In short, to reliably and predictably change the phase state of such ferrite phase shifters, a relatively large pulse of current is typically first passed in one direction (or polarity) through a magnetization wire magnetically linked to the core (e.g., by being threaded through the center of an axially extended toroid core) so as to saturate the ferrite in a corresponding sense. After this initial "reset" pulse of relatively large magnitude, then a smaller "set" pulse of current having opposite polarity is passed through a magnetization wire also linked to the core (typically, a separate wire also passing through the toroid center) so as to "set" the phase shifter to a desired remnant state of magnetization (and hence to a desired phase state).
In most practical systems, there is a need to control pairs of ferrite toroids.
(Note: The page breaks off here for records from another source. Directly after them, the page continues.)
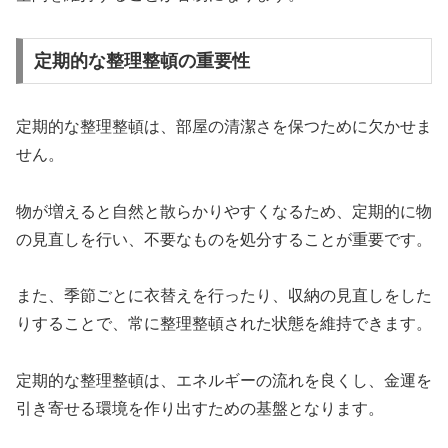
定期的な整理整頓の重要性
定期的な整理整頓は、部屋の清潔さを保つために欠かせま
せん。
物が増えると自然と散らかりやすくなるため、定期的に物
の見直しを行い、不要なものを処分することが重要です。
また、季節ごとに衣替えを行ったり、収納の見直しをした
りすることで、常に整理整頓された状態を維持できます。
定期的な整理整頓は、エネルギーの流れを良くし、金運を
引き寄せる環境を作り出すための基盤となります。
Each pair may be, for example, two separate phase shifters or a single dual-toroid phase shifter (e.g. see Sharon et al). With this requirement comes the need to supply desired phase shift commands for both toroids and an execution command line. Typically, an interface for this sort of application may require as many as three interface lines for each phase shifter (e.g., data, clock, enable/execute unless one or more of these are bussed in common to all phase shifters).
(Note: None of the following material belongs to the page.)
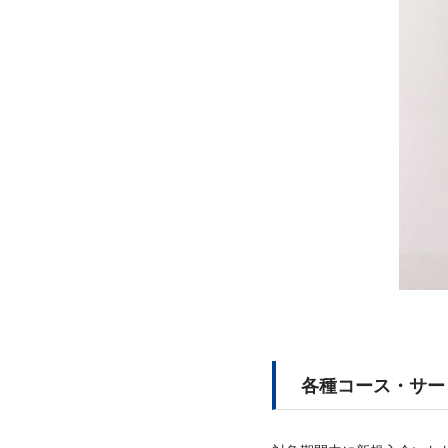
各種コース・サー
Accordingly, if such prior interfaces require plural (e.g., three) separate conductors for each phase shifter drive circuit, a 64.times.64 array may require similar multiples of 4,096 lines (plus common ground and power bus lines connected in common to all 4,096 drive circuits). Accordingly, in the prior art example just referenced, as many as three times 4,096 or 12,288 separate conductors (plus the common ground and power bus conductors) may have to be separately routed to and connected to the drive modules. For phased arrays operating in the neighborhood of 10 GHz, the center-to-center spacing between elements of the array is only on the order of 0.6 inch. Furthermore, if the drive circuits are to be physically located near the array aperture (as is desirable), then all of these conductors must be properly routed to a (typically remote) beam steering computer which must rapidly cause all of these lines to have the proper signals placed upon them in a timely manner to effect a desired beam steering function.